##### Data rows

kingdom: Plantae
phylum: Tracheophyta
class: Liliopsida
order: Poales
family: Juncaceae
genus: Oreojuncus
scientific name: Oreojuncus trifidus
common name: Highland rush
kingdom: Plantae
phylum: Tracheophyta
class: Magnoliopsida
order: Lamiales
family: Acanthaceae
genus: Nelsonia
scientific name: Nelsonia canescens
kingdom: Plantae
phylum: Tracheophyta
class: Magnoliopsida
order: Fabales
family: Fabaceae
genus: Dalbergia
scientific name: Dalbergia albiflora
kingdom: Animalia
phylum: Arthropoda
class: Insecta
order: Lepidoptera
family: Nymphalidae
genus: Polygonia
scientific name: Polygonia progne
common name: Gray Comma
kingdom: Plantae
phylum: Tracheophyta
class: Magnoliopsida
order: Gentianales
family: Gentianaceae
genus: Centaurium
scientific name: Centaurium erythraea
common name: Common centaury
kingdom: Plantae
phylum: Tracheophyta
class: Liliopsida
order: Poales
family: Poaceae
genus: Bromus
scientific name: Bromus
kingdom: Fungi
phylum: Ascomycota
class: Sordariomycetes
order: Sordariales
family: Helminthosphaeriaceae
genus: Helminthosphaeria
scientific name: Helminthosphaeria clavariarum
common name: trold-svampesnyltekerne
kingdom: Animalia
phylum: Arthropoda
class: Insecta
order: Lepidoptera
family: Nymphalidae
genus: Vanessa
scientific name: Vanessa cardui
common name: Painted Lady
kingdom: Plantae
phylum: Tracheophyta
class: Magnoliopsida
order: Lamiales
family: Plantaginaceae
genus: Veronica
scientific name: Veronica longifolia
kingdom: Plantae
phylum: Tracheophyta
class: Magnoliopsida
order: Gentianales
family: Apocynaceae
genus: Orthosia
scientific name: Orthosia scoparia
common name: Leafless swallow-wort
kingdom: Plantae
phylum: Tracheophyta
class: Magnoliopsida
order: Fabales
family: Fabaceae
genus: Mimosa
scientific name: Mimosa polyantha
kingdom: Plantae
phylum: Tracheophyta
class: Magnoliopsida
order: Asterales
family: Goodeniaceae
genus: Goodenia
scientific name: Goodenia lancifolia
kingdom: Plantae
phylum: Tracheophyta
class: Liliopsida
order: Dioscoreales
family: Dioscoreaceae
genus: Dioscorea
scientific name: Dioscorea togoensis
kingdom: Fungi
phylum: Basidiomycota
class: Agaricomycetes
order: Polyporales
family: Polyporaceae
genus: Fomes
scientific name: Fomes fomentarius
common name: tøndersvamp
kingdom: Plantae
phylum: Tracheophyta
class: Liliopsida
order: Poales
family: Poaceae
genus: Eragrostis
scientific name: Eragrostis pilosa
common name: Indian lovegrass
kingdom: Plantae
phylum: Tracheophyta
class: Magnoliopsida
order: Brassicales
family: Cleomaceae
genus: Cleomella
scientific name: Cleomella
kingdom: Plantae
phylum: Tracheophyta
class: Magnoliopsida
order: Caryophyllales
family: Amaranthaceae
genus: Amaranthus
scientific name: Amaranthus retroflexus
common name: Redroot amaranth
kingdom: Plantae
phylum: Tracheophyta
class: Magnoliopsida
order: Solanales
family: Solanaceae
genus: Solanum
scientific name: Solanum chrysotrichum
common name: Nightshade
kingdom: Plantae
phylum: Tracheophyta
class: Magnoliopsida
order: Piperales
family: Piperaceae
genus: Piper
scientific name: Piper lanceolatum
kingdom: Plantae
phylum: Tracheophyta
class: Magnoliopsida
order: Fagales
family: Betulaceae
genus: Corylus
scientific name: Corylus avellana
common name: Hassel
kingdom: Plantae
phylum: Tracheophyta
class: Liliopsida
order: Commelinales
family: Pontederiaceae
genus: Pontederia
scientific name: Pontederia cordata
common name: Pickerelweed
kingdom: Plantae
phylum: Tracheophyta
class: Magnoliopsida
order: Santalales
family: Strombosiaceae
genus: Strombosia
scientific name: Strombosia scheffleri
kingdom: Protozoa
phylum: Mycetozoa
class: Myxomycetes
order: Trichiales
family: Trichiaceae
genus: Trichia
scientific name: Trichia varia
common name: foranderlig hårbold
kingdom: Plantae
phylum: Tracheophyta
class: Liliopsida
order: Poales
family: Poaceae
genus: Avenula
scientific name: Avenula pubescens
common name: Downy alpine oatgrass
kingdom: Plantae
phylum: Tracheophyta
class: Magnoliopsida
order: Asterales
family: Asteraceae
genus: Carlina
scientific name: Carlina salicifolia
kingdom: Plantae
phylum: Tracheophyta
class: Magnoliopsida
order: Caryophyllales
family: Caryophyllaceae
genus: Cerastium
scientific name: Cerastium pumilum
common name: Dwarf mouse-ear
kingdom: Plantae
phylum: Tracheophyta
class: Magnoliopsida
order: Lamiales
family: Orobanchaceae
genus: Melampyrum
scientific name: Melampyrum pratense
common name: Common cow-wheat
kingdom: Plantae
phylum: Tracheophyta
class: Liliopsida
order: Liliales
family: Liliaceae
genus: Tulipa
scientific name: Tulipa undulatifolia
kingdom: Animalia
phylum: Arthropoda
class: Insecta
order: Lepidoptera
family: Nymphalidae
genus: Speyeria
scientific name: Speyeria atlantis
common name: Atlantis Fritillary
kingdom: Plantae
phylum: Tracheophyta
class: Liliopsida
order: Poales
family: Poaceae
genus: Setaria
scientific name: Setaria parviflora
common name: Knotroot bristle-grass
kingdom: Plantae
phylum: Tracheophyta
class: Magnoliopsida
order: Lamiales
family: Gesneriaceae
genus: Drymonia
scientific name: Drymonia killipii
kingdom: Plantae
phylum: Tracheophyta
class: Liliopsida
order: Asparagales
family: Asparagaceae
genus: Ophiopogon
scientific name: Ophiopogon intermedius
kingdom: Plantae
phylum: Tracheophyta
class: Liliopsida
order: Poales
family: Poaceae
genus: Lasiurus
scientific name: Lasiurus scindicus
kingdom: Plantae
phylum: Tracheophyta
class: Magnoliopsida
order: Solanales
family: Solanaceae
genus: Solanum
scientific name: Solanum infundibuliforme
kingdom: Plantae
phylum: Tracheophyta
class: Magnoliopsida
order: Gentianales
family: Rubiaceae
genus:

##########

» **Task brief**: Put every line of the data above into a numbered list, omitting any blank lines.

» **Correct response**:
1. kingdom: Plantae
2. phylum: Tracheophyta
3. class: Liliopsida
4. order: Poales
5. family: Juncaceae
6. genus: Oreojuncus
7. scientific name: Oreojuncus trifidus
8. common name: Highland rush
9. kingdom: Plantae
10. phylum: Tracheophyta
11. class: Magnoliopsida
12. order: Lamiales
13. family: Acanthaceae
14. genus: Nelsonia
15. scientific name: Nelsonia canescens
16. kingdom: Plantae
17. phylum: Tracheophyta
18. class: Magnoliopsida
19. order: Fabales
20. family: Fabaceae
21. genus: Dalbergia
22. scientific name: Dalbergia albiflora
23. kingdom: Animalia
24. phylum: Arthropoda
25. class: Insecta
26. order: Lepidoptera
27. family: Nymphalidae
28. genus: Polygonia
29. scientific name: Polygonia progne
30. common name: Gray Comma
31. kingdom: Plantae
32. phylum: Tracheophyta
33. class: Magnoliopsida
34. order: Gentianales
35. family: Gentianaceae
36. genus: Centaurium
37. scientific name: Centaurium erythraea
38. common name: Common centaury
39. kingdom: Plantae
40. phylum: Tracheophyta
41. class: Liliopsida
42. order: Poales
43. family: Poaceae
44. genus: Bromus
45. scientific name: Bromus
46. kingdom: Fungi
47. phylum: Ascomycota
48. class: Sordariomycetes
49. order: Sordariales
50. family: Helminthosphaeriaceae
51. genus: Helminthosphaeria
52. scientific name: Helminthosphaeria clavariarum
53. common name: trold-svampesnyltekerne
54. kingdom: Animalia
55. phylum: Arthropoda
56. class: Insecta
57. order: Lepidoptera
58. family: Nymphalidae
59. genus: Vanessa
60. scientific name: Vanessa cardui
61. common name: Painted Lady
62. kingdom: Plantae
63. phylum: Tracheophyta
64. class: Magnoliopsida
65. order: Lamiales
66. family: Plantaginaceae
67. genus: Veronica
68. scientific name: Veronica longifolia
69. kingdom: Plantae
70. phylum: Tracheophyta
71. class: Magnoliopsida
72. order: Gentianales
73. family: Apocynaceae
74. genus: Orthosia
75. scientific name: Orthosia scoparia
76. common name: Leafless swallow-wort
77. kingdom: Plantae
78. phylum: Tracheophyta
79. class: Magnoliopsida
80. order: Fabales
81. family: Fabaceae
82. genus: Mimosa
83. scientific name: Mimosa polyantha
84. kingdom: Plantae
85. phylum: Tracheophyta
86. class: Magnoliopsida
87. order: Asterales
88. family: Goodeniaceae
89. genus: Goodenia
90. scientific name: Goodenia lancifolia
91. kingdom: Plantae
92. phylum: Tracheophyta
93. class: Liliopsida
94. order: Dioscoreales
95. family: Dioscoreaceae
96. genus: Dioscorea
97. scientific name: Dioscorea togoensis
98. kingdom: Fungi
99. phylum: Basidiomycota
100. class: Agaricomycetes
101. order: Polyporales
102. family: Polyporaceae
103. genus: Fomes
104. scientific name: Fomes fomentarius
105. common name: tøndersvamp
106. kingdom: Plantae
107. phylum: Tracheophyta
108. class: Liliopsida
109. order: Poales
110. family: Poaceae
111. genus: Eragrostis
112. scientific name: Eragrostis pilosa
113. common name: Indian lovegrass
114. kingdom: Plantae
115. phylum: Tracheophyta
116. class: Magnoliopsida
117. order: Brassicales
118. family: Cleomaceae
119. genus: Cleomella
120. scientific name: Cleomella
121. kingdom: Plantae
122. phylum: Tracheophyta
123. class: Magnoliopsida
124. order: Caryophyllales
125. family: Amaranthaceae
126. genus: Amaranthus
127. scientific name: Amaranthus retroflexus
128. common name: Redroot amaranth
129. kingdom: Plantae
130. phylum: Tracheophyta
131. class: Magnoliopsida
132. order: Solanales
133. family: Solanaceae
134. genus: Solanum
135. scientific name: Solanum chrysotrichum
136. common name: Nightshade
137. kingdom: Plantae
138. phylum: Tracheophyta
139. class: Magnoliopsida
140. order: Piperales
141. family: Piperaceae
142. genus: Piper
143. scientific name: Piper lanceolatum
144. kingdom: Plantae
145. phylum: Tracheophyta
146. class: Magnoliopsida
147. order: Fagales
148. family: Betulaceae
149. genus: Corylus
150. scientific name: Corylus avellana
151. common name: Hassel
152. kingdom: Plantae
153. phylum: Tracheophyta
154. class: Liliopsida
155. order: Commelinales
156. family: Pontederiaceae
157. genus: Pontederia
158. scientific name: Pontederia cordata
159. common name: Pickerelweed
160. kingdom: Plantae
161. phylum: Tracheophyta
162. class: Magnoliopsida
163. order: Santalales
164. family: Strombosiaceae
165. genus: Strombosia
166. scientific name: Strombosia scheffleri
167. kingdom: Protozoa
168. phylum: Mycetozoa
169. class: Myxomycetes
170. order: Trichiales
171. family: Trichiaceae
172. genus: Trichia
173. scientific name: Trichia varia
174. common name: foranderlig hårbold
175. kingdom: Plantae
176. phylum: Tracheophyta
177. class: Liliopsida
178. order: Poales
179. family: Poaceae
180. genus: Avenula
181. scientific name: Avenula pubescens
182. common name: Downy alpine oatgrass
183. kingdom: Plantae
184. phylum: Tracheophyta
185. class: Magnoliopsida
186. order: Asterales
187. family: Asteraceae
188. genus: Carlina
189. scientific name: Carlina salicifolia
190. kingdom: Plantae
191. phylum: Tracheophyta
192. class: Magnoliopsida
193. order: Caryophyllales
194. family: Caryophyllaceae
195. genus: Cerastium
196. scientific name: Cerastium pumilum
197. common name: Dwarf mouse-ear
198. kingdom: Plantae
199. phylum: Tracheophyta
200. class: Magnoliopsida
201. order: Lamiales
202. family: Orobanchaceae
203. genus: Melampyrum
204. scientific name: Melampyrum pratense
205. common name: Common cow-wheat
206. kingdom: Plantae
207. phylum: Tracheophyta
208. class: Liliopsida
209. order: Liliales
210. family: Liliaceae
211. genus: Tulipa
212. scientific name: Tulipa undulatifolia
213. kingdom: Animalia
214. phylum: Arthropoda
215. class: Insecta
216. order: Lepidoptera
217. family: Nymphalidae
218. genus: Speyeria
219. scientific name: Speyeria atlantis
220. common name: Atlantis Fritillary
221. kingdom: Plantae
222. phylum: Tracheophyta
223. class: Liliopsida
224. order: Poales
225. family: Poaceae
226. genus: Setaria
227. scientific name: Setaria parviflora
228. common name: Knotroot bristle-grass
229. kingdom: Plantae
230. phylum: Tracheophyta
231. class: Magnoliopsida
232. order: Lamiales
233. family: Gesneriaceae
234. genus: Drymonia
235. scientific name: Drymonia killipii
236. kingdom: Plantae
237. phylum: Tracheophyta
238. class: Liliopsida
239. order: Asparagales
240. family: Asparagaceae
241. genus: Ophiopogon
242. scientific name: Ophiopogon intermedius
243. kingdom: Plantae
244. phylum: Tracheophyta
245. class: Liliopsida
246. order: Poales
247. family: Poaceae
248. genus: Lasiurus
249. scientific name: Lasiurus scindicus
250. kingdom: Plantae
251. phylum: Tracheophyta
252. class: Magnoliopsida
253. order: Solanales
254. family: Solanaceae
255. genus: Solanum
256. scientific name: Solanum infundibuliforme
257. kingdom: Plantae
258. phylum: Tracheophyta
259. class: Magnoliopsida
260. order: Gentianales
261. family: Rubiaceae
262. genus:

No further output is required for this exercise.